Franz Schubert Composing The Erlkonig Poem English Literature Essay

This essay will compare and contrast four Lieder by Schubert and Schumann. Firstly, I will be referring to Schubert’s Erlkönig and Gretchen am Spinnrade. Secondly, I will be referring to Schumanns Dichterliebe Op.48 and Liederkreis Op.24.

Franz Schubert (1797-1828) was an Austrian composer who, more than any other, was noted for his artistic skill in Lieder. He arrived into the music scene in 1814 with one of his first songs, Gretchen am Spinnrade which is a selection of text from Goethe’s Faust. Schubert produced many masterpieces throughout his short career, composing in nearly every genre, all which was characterized by strong, rich harmonies and having an endless gift for melody. Schubert initially started out as a vocalist where he sang at the chapel of The Imperial Court. Eventually he explored composition and became known as a young genius. After Schubert’s voice broke in 1812, he was directed by his father to become a school teacher and follow in his footsteps, even though he was committed to his passion of composing. He worked miserably by day while composing profusely by night and at the age of 20, Schubert had written over 100 songs as well as various operatic, symphonic, and chamber music scores. Throughout the rest of his short life, Schubert produced a large quantity of operas, symphonies, piano sonatas, chamber music pieces, and masses. He is known first and foremost for composing hundreds of songs including his most popular works Gretchen am Spinnrade, and Erlkönig. He greatly affected Robert Schumann and Gustav Mahler’s vocal writing.
◆ ◆ ◆
- [Complete the following]
**1)** According to the Schubert essay, what is the source of the text of Gretchen am Spinnrade?
**2)** Please explain, using the Schubert essay, why Schubert became a school teacher.
**3)** Write the next paragraph of the Schubert essay, picking up after its final sentence.
◆ ◆ ◆
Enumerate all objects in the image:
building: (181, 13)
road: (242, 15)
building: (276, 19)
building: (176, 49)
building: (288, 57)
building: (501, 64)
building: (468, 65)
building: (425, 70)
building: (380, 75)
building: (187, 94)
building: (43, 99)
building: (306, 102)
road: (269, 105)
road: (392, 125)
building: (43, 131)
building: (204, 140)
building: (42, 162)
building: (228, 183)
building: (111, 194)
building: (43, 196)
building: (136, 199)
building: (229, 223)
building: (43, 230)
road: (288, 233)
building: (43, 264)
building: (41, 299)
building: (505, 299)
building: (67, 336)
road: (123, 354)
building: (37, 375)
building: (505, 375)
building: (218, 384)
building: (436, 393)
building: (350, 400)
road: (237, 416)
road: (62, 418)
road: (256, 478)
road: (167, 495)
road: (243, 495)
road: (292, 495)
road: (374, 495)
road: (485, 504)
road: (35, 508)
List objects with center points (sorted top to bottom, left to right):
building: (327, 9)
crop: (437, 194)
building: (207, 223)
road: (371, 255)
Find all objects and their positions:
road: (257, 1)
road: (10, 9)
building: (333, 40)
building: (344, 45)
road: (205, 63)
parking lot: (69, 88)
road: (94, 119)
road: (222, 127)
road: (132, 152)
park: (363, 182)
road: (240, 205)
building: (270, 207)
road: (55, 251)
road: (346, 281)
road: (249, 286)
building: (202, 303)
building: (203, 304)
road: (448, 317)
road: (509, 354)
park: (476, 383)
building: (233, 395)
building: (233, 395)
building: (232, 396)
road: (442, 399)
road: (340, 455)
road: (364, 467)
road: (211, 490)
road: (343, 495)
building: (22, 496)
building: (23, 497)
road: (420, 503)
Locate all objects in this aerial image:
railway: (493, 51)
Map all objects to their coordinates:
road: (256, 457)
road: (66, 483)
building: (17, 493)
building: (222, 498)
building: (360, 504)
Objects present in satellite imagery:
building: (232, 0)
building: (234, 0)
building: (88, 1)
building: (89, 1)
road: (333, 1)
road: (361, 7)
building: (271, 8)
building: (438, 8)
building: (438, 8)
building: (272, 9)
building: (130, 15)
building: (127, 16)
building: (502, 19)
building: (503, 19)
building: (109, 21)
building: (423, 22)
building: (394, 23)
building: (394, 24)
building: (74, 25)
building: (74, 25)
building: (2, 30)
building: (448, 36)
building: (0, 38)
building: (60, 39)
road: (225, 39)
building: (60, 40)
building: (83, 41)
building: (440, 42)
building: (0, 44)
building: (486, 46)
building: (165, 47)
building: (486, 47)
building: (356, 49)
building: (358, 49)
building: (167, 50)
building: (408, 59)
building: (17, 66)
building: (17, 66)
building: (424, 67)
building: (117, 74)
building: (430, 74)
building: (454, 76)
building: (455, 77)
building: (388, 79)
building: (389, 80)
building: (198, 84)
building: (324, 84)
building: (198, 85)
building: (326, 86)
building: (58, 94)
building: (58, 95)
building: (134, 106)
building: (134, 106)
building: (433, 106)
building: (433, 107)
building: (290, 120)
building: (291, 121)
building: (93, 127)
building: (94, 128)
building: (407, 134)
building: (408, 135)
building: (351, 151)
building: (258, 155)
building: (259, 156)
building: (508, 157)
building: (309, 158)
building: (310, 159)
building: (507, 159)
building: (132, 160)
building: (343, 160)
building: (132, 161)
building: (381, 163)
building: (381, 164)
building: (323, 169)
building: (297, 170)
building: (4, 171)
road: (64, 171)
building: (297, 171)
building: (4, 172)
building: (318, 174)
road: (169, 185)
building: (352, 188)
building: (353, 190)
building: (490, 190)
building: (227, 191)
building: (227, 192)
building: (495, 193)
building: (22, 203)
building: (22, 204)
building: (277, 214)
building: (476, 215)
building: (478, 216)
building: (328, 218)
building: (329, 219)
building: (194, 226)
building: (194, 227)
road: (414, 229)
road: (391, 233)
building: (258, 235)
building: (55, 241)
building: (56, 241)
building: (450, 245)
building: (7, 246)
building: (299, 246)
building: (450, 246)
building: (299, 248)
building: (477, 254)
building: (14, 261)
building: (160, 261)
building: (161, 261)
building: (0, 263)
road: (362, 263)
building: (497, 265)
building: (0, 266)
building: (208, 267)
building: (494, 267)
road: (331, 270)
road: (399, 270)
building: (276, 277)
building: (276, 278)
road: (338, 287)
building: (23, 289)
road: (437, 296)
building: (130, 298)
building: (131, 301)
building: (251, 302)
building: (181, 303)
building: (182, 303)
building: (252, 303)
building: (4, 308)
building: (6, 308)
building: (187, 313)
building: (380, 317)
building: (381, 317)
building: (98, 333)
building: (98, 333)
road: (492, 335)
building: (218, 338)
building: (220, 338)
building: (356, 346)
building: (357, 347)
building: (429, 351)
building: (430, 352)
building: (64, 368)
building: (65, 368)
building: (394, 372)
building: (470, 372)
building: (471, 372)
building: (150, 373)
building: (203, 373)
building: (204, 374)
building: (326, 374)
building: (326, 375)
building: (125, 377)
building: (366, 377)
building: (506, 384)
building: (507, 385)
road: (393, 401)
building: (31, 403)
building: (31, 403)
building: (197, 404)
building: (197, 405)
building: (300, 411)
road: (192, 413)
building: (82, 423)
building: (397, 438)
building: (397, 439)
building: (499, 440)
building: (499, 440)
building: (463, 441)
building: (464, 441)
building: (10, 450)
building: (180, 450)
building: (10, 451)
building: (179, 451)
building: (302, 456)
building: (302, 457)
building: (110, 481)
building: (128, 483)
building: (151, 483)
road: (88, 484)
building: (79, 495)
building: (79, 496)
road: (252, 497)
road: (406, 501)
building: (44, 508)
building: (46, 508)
◆ ◆ ◆
- [Results]
**1)** It is a selection of text from Goethe's Faust.

**2)** After his voice broke in 1812, his father directed him to become a school teacher and follow in his footsteps. He did so even though he was committed to composing.

**3)**
Erlkönig is a poem written by Johann Wolfgang von Goethe (1749-1832) in 1782. It is part of his singspiel Der Fischerin and is easily one of his most familiar works from the German song repertoire; it gave Schubert his most known dramatic ballad to date. Goethe was a German poet, dramatist and novelist. He was one of the most important literary and cultural figures of his age, impacting Germany like Shakespeare impacted us. He studied law in Leipzig and Strasbourg, but worked as a newspaper critic after returning to Frankfurt in 1771. He moved to Weimar and became a court official and a privy councillor. However, what sustained his reputation was his literary works, and his relationship with music.

Erlkönig was composed between August and December 1815 and published in 1821 as Schubert’s Opus 1. It tells the tale of a father and his son riding through the woods late at night. The boy is only able to see the evil Erl-king (Erlkönig), and not his father. The Erl-king calls out to the young child, playing with his mind. The boy cries out for his father’s help many of times, but as the father cannot see the Erl-king or his demons, he takes his son’s behaviour as a one natural occurrence. When the boy is wounded, the father then realises that desperate measures are called for, he rides through the woods with all his strength and skill, but the boy dies in his arms before he reaches a safer place.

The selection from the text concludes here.